TEXTE EXTRAIT
──────────────────────────────
Quel trésor qu’un tel texte ! Il nous dispenserait de tous les folklores du monde, ou du moins il leur sert de préface, de commentaire et de conclusion. Il nous rend compte de tant d’usages injustifiés qui nous plaisent absurdement et même nous émeuvent, comme ce morceau d’ambre au cou d’une femme, parce qu’ils ont, à notre insu, des origines religieuses ! Saint Éloi nous décrit là une couche profonde de notre être, ce qu’il y a en nous d’irrationnel et de si fort, et qui nous gouverne encore d’une façon despotique. Au milieu de toutes ces niaiseries que le bon sens avec le saint réprouve, on distingue de l’excellent, de l’éternel Saint Éloi, n’exigez pas de moi que je vous sacrifie les arbres séculaires et les forêts profondes, les sources et les collines, les fleuves, les enclos, les solitudes et les fontaines, non plus que les âmes des ancêtres. Rien de tout cela ne me laisse insensible. Les déesses des sources étaient bienveillantes, les dieux des bois, redoutables. Quand je suis seul dans la forêt, j’éprouve une angoisse ; auprès d’une source, un sentiment d’amitié douce. Grand saint Éloi, n’interprétez pas, mal mon involontaire souhait de désarmer le silence menaçant des bois et mon désir de protéger la source !
──────────────────────────────
LISTE DES ENTRÉES

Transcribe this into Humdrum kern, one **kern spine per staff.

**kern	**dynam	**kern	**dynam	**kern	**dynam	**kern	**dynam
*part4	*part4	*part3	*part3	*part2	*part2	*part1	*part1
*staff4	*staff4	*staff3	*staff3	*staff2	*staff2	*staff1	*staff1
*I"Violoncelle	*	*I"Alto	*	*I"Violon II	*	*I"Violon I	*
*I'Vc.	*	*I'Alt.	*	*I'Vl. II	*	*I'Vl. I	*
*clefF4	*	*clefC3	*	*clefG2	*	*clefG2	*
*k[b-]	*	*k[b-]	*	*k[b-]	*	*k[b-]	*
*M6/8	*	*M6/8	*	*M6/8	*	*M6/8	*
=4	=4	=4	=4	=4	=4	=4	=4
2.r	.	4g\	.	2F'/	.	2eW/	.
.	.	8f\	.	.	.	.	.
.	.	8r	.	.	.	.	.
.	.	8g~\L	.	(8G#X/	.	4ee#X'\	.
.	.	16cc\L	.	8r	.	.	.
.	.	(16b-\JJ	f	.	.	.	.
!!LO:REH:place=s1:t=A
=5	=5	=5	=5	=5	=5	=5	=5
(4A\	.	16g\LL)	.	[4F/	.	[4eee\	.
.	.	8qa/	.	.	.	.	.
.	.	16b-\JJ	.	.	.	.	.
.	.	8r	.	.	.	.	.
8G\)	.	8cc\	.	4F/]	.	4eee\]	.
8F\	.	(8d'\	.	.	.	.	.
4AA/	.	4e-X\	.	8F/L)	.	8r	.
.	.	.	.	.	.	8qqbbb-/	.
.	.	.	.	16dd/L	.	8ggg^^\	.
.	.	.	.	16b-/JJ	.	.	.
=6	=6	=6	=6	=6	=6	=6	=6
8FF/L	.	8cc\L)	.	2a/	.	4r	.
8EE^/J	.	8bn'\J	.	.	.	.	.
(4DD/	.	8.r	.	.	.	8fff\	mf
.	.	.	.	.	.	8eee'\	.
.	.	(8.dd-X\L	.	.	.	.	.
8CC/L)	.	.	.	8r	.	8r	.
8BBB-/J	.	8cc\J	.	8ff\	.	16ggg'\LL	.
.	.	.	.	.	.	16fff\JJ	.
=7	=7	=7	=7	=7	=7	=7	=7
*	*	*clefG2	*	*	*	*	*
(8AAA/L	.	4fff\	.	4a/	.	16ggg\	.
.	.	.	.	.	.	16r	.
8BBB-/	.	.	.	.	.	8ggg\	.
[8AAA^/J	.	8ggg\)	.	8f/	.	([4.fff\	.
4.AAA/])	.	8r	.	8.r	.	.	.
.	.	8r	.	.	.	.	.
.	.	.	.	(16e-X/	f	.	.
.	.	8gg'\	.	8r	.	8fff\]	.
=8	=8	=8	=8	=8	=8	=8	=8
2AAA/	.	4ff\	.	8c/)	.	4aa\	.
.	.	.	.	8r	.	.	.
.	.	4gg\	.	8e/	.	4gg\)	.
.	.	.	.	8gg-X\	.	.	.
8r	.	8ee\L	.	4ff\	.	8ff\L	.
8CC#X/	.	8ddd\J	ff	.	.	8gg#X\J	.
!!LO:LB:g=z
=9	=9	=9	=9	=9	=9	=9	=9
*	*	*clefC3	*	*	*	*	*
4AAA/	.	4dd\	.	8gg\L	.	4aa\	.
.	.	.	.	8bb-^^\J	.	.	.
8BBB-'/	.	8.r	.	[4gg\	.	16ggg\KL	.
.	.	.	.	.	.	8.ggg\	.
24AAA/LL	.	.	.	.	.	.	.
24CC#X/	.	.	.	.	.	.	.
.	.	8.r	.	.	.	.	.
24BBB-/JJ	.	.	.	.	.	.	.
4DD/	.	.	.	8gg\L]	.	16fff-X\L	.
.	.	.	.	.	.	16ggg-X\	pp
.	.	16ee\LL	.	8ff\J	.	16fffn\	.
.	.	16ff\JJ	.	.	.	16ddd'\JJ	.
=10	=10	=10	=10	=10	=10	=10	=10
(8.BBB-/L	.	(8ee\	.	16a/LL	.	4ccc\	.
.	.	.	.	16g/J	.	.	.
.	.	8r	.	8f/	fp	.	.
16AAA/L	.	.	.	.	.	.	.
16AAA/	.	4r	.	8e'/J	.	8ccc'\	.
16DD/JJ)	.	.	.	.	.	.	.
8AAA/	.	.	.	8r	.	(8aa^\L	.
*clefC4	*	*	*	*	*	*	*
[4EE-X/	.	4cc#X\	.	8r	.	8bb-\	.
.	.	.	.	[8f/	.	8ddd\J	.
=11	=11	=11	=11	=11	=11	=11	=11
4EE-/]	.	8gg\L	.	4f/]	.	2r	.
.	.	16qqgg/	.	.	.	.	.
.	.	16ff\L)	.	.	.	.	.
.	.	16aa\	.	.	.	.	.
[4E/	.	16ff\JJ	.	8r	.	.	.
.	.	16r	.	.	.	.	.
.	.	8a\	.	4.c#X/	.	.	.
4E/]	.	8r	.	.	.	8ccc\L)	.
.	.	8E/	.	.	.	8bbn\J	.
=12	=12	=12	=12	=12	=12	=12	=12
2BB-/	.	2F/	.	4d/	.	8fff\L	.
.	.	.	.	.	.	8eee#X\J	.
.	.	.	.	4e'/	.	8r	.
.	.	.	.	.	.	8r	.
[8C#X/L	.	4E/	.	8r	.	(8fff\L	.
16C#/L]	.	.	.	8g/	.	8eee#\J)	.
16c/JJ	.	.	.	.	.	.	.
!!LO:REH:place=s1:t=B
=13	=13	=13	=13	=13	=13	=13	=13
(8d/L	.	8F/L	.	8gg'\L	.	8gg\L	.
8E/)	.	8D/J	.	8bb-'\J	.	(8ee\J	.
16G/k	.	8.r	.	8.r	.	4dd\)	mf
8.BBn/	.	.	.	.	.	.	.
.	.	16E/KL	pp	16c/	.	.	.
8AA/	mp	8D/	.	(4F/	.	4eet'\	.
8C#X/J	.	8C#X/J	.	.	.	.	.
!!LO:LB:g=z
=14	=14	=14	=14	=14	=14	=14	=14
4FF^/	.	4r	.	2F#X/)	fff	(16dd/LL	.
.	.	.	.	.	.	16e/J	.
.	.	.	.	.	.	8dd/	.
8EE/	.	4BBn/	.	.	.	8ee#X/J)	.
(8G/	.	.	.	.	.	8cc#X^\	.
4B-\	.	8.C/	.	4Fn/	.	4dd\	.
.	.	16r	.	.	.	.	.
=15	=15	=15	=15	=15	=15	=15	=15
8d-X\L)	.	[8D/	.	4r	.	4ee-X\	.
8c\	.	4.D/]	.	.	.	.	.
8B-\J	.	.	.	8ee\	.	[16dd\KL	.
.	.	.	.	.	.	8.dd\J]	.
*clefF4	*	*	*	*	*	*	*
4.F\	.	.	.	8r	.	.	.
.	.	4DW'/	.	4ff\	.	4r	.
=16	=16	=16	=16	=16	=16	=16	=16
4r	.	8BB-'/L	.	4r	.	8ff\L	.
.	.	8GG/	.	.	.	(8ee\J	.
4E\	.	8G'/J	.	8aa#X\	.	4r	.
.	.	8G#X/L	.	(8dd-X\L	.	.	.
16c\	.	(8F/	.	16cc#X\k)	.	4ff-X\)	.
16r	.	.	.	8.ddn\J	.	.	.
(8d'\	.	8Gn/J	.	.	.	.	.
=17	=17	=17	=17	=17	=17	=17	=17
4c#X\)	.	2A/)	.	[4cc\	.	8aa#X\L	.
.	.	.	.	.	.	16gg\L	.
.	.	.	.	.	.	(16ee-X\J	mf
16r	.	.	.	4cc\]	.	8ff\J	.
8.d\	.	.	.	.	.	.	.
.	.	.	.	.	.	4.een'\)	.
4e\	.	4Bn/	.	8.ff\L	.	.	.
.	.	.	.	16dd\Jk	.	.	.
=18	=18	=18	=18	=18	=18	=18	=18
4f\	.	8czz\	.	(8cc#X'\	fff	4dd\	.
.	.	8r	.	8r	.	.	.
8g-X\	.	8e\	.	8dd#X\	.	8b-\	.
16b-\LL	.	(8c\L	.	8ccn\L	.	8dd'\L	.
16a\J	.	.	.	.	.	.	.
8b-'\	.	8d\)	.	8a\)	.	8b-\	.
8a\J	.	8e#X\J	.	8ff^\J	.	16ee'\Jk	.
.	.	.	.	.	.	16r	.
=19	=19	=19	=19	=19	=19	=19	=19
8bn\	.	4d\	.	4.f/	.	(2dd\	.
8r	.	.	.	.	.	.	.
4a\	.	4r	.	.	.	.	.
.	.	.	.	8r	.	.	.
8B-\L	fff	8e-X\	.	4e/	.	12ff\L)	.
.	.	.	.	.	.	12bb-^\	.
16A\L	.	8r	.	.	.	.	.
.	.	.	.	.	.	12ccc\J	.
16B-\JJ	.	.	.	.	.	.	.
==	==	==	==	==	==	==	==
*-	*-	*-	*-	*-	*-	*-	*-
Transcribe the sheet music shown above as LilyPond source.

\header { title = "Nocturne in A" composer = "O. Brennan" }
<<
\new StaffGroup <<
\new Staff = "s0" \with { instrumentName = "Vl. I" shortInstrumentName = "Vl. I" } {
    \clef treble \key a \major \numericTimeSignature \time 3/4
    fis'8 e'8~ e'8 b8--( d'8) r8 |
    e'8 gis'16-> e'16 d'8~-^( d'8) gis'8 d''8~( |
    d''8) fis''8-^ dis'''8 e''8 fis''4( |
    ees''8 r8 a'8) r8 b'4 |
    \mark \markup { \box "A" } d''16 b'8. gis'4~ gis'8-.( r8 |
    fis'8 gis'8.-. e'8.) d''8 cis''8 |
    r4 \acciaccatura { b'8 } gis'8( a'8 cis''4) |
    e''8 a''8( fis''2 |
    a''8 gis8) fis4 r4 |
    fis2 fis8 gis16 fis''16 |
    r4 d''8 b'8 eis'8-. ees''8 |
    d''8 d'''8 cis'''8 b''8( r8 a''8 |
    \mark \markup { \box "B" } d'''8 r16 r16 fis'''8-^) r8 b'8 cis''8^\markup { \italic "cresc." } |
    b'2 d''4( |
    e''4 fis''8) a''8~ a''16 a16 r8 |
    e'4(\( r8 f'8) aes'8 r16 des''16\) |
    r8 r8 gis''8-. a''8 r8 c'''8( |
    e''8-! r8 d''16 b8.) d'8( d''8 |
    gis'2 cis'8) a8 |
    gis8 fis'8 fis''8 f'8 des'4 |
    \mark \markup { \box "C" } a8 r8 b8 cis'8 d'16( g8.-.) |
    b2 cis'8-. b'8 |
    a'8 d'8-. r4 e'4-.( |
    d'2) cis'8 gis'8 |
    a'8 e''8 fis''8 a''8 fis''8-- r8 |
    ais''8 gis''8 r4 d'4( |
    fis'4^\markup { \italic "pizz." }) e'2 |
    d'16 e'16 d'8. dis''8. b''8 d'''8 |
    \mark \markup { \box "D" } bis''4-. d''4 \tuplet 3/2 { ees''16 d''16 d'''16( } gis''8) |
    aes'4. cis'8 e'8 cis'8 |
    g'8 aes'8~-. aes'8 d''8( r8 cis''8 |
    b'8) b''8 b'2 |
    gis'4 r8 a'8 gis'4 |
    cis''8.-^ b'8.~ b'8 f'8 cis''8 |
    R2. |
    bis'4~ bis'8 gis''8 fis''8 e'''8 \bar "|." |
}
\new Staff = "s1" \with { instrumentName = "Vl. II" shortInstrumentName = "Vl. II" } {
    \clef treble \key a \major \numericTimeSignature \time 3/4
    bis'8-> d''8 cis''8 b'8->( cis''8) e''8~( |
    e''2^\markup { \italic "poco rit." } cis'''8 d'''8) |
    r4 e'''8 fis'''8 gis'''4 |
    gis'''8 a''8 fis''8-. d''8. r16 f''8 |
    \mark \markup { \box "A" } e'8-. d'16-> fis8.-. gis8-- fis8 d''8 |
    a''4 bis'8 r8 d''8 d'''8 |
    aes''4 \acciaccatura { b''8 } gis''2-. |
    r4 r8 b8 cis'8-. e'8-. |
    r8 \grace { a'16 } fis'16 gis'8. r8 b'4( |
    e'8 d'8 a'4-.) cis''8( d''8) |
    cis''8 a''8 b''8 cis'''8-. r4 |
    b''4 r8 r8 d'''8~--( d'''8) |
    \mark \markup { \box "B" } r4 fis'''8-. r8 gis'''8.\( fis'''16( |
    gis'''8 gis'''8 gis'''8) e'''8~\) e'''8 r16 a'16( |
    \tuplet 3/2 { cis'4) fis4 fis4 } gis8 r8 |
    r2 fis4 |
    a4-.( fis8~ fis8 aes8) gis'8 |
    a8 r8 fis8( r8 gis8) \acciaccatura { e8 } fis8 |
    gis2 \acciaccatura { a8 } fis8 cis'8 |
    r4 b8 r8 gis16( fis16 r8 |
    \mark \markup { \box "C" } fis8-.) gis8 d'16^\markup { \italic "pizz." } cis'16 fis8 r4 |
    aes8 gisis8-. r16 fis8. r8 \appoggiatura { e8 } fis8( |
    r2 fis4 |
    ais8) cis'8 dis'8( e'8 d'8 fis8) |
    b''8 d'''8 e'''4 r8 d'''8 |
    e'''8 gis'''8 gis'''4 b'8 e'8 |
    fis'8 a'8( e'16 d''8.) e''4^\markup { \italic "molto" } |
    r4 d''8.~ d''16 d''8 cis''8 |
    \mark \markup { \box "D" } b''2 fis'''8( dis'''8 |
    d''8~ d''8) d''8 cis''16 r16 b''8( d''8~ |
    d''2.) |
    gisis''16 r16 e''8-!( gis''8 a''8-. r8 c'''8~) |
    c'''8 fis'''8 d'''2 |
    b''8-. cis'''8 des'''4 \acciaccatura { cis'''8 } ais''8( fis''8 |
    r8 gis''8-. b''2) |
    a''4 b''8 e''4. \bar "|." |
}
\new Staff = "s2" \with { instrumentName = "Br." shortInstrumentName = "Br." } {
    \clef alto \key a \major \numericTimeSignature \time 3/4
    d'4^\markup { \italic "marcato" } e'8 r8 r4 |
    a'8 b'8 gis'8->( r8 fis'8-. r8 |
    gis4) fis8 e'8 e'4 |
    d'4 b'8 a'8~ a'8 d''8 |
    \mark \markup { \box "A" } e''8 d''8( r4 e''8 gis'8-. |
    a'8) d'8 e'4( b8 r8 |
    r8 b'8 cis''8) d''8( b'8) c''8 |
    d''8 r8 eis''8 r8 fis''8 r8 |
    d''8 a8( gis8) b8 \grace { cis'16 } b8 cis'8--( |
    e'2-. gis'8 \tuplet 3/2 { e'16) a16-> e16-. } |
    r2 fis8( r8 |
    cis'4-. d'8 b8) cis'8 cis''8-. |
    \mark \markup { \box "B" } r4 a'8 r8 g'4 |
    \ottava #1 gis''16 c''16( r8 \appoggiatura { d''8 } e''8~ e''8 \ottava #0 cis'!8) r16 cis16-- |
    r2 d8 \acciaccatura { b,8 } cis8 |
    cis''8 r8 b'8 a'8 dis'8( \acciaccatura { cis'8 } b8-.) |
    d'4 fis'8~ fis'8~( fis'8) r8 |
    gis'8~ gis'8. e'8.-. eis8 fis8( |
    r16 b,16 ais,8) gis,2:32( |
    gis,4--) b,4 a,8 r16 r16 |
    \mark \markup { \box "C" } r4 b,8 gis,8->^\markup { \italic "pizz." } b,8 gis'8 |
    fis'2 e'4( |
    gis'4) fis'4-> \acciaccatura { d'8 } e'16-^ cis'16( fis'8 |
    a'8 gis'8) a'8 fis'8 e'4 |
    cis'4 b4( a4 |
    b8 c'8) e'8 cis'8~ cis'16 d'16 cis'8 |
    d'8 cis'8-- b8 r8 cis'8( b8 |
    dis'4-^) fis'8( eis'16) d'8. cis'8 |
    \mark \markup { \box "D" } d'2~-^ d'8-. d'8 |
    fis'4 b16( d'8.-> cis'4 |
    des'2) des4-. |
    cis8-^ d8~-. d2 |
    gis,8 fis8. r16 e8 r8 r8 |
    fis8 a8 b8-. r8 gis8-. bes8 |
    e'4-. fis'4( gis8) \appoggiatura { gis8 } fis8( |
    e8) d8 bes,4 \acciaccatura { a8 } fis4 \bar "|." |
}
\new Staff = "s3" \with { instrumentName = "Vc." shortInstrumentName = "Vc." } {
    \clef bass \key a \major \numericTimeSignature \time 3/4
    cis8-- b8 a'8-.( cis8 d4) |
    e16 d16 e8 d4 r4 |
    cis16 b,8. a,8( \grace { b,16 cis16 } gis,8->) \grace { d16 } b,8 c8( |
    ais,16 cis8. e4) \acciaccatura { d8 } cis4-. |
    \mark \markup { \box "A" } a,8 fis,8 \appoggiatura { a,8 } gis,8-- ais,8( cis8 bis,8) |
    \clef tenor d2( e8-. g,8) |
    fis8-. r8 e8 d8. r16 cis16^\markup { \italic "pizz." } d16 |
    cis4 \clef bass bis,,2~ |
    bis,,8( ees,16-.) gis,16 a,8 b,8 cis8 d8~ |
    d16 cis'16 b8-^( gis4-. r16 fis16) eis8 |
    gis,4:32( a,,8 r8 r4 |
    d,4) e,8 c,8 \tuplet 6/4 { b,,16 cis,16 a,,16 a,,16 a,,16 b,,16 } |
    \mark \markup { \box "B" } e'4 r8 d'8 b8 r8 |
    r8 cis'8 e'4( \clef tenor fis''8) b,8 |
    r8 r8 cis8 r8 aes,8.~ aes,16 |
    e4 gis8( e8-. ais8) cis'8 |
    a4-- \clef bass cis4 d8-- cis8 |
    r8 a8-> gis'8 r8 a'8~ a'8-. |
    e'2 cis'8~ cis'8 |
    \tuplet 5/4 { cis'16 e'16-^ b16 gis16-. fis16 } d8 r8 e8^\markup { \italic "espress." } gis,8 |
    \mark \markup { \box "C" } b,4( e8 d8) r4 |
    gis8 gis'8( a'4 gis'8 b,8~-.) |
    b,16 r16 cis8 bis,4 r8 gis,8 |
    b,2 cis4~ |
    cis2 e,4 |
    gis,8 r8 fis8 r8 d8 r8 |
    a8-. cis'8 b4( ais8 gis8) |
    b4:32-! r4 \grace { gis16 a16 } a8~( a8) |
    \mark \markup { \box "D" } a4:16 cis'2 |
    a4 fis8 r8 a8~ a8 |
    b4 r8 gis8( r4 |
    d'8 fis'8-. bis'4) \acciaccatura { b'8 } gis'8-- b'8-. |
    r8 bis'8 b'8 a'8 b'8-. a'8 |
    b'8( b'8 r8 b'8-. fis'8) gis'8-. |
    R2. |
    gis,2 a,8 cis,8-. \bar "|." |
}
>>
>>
──────────────────────────────
ÉNONCÉ
Répondez aux questions suivantes à partir du texte sur saint Éloi :
1. Quel objet porté au cou d'une femme sert d'exemple d'usage injustifié ?
2. Quels qualificatifs le texte applique-t-il aux déesses des sources et aux dieux des bois ?
3. Quel sentiment le texte associe-t-il au fait d'être seul dans la forêt ?

RÉPONSE RÉDIGÉE
1. Un morceau d'ambre.
2. Les déesses des sources étaient bienveillantes, les dieux des bois redoutables.
3. Une angoisse.